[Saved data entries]
§ §

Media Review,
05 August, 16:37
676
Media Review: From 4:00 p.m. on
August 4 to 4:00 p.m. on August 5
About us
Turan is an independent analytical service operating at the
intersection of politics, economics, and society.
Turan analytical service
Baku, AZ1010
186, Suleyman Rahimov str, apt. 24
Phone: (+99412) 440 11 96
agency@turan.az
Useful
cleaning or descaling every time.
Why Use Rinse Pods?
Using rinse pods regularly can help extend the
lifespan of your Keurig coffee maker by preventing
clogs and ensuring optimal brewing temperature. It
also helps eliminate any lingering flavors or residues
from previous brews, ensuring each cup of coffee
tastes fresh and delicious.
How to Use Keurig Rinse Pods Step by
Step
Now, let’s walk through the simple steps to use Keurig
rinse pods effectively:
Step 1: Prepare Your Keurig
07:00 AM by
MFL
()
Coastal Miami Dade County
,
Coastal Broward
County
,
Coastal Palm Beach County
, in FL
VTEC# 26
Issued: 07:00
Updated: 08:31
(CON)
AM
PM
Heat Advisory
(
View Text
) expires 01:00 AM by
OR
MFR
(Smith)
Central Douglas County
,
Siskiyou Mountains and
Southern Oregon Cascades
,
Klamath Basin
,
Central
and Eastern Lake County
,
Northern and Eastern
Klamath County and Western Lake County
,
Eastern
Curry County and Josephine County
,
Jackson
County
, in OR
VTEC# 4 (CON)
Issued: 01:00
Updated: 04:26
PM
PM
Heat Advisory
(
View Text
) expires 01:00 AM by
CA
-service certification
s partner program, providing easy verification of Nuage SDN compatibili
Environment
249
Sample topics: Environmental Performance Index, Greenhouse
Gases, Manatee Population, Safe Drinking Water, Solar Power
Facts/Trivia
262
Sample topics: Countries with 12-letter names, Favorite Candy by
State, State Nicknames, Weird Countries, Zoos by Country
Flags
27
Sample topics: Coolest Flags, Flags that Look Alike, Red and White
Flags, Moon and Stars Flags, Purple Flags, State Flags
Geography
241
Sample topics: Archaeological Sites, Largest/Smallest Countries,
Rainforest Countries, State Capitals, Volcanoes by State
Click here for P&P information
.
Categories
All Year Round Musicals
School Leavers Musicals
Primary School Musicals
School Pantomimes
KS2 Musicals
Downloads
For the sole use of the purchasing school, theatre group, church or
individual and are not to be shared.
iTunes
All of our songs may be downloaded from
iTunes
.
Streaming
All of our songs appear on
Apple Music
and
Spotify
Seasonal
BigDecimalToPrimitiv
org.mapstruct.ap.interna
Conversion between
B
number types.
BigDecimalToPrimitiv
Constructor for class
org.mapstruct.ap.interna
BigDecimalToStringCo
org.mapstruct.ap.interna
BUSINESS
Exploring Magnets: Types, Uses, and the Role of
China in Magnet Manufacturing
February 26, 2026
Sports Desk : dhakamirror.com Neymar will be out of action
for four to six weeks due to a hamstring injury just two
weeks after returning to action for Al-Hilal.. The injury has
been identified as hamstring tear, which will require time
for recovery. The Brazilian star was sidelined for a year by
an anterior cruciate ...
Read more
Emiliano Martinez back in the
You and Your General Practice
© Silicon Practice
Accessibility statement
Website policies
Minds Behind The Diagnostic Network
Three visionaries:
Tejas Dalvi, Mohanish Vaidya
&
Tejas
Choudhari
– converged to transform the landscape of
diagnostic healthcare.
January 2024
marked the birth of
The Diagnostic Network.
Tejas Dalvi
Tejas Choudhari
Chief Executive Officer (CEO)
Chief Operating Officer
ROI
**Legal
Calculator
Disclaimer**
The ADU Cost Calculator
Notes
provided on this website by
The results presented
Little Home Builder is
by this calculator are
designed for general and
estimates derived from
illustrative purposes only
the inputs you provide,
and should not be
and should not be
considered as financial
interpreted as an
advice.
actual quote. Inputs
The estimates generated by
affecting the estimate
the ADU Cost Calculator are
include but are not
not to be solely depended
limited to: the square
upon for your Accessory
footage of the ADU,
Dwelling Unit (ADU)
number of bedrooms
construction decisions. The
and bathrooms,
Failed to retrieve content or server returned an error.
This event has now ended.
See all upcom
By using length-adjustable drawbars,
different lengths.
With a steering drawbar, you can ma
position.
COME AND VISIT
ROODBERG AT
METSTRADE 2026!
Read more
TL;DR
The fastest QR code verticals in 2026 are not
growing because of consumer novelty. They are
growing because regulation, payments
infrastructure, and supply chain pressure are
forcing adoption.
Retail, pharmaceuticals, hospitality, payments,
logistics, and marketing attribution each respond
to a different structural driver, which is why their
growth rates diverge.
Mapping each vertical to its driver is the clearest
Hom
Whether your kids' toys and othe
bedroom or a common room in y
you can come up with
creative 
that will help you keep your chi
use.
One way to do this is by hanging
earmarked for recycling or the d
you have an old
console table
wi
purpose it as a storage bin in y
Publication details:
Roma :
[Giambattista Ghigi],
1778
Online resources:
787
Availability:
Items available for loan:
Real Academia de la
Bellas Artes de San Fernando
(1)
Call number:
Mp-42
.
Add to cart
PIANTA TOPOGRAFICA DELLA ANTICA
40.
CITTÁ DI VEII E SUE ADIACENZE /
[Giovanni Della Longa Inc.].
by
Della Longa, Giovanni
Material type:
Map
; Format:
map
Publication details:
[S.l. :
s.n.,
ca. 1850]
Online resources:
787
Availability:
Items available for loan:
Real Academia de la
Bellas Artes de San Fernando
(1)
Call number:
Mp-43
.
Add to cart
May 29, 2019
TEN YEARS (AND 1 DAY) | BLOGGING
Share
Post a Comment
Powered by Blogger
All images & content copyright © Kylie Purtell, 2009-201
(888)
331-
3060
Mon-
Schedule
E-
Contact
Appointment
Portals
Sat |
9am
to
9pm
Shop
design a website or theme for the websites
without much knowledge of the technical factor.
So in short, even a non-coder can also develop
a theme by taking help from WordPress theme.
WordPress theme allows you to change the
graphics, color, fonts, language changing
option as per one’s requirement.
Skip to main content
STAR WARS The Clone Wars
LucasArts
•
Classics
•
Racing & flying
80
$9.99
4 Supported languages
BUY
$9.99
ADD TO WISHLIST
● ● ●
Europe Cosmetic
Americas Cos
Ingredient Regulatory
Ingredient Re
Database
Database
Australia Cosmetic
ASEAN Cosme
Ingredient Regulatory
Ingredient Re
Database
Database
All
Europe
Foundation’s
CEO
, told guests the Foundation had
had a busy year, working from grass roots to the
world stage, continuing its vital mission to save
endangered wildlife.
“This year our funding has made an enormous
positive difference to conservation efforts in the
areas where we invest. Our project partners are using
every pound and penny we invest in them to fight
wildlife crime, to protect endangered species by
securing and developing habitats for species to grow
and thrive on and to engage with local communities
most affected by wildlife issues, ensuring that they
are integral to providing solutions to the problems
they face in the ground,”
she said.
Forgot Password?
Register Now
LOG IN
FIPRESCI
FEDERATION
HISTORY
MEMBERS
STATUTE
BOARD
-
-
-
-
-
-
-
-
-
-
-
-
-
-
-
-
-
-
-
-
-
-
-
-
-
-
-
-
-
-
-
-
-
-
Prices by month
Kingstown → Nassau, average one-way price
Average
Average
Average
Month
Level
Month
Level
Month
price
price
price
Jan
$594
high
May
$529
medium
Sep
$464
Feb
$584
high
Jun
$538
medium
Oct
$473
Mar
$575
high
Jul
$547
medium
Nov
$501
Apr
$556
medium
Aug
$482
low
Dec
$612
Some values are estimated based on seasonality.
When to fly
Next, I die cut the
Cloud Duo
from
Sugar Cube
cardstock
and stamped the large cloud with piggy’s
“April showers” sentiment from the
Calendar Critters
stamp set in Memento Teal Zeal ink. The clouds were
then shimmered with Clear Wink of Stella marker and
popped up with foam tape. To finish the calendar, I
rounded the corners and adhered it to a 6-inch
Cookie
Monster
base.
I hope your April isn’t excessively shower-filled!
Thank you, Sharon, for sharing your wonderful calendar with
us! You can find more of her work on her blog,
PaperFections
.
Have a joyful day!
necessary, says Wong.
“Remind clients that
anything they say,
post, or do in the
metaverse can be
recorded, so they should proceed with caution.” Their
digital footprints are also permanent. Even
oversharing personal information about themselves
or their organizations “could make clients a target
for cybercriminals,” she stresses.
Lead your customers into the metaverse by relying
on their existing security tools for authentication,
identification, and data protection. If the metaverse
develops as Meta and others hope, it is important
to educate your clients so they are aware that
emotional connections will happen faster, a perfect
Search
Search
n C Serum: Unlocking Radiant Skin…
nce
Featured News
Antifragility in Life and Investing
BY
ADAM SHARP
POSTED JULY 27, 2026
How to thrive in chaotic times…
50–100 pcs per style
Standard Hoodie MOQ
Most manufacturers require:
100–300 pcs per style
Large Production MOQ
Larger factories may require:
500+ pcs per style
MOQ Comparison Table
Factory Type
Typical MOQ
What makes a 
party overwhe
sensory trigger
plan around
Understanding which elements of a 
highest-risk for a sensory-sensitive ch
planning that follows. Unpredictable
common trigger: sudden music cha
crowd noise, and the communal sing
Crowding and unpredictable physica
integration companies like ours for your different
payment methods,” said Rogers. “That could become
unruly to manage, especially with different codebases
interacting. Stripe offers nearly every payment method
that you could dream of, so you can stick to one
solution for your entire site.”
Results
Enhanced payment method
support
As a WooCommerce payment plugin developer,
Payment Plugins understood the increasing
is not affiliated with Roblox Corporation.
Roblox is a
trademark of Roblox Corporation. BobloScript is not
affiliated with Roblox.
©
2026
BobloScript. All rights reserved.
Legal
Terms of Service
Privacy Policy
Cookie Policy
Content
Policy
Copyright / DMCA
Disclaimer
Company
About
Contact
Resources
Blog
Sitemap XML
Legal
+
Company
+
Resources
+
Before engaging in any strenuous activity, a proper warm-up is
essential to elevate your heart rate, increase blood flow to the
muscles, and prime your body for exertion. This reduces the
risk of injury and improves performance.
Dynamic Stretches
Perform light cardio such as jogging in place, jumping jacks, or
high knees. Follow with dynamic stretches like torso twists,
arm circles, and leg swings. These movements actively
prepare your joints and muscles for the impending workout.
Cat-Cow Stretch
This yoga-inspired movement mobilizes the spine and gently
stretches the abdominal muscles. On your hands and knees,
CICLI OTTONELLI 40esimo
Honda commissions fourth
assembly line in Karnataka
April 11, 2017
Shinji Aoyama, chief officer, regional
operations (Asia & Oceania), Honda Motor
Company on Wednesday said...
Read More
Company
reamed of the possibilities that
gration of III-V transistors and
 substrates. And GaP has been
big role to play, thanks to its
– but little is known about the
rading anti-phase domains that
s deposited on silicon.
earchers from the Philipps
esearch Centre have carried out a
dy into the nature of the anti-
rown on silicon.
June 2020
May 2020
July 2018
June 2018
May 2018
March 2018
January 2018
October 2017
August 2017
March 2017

§ §

Exercise:
If a line in the entries holds the word "information", count it. Report the total only.

Written solution:
2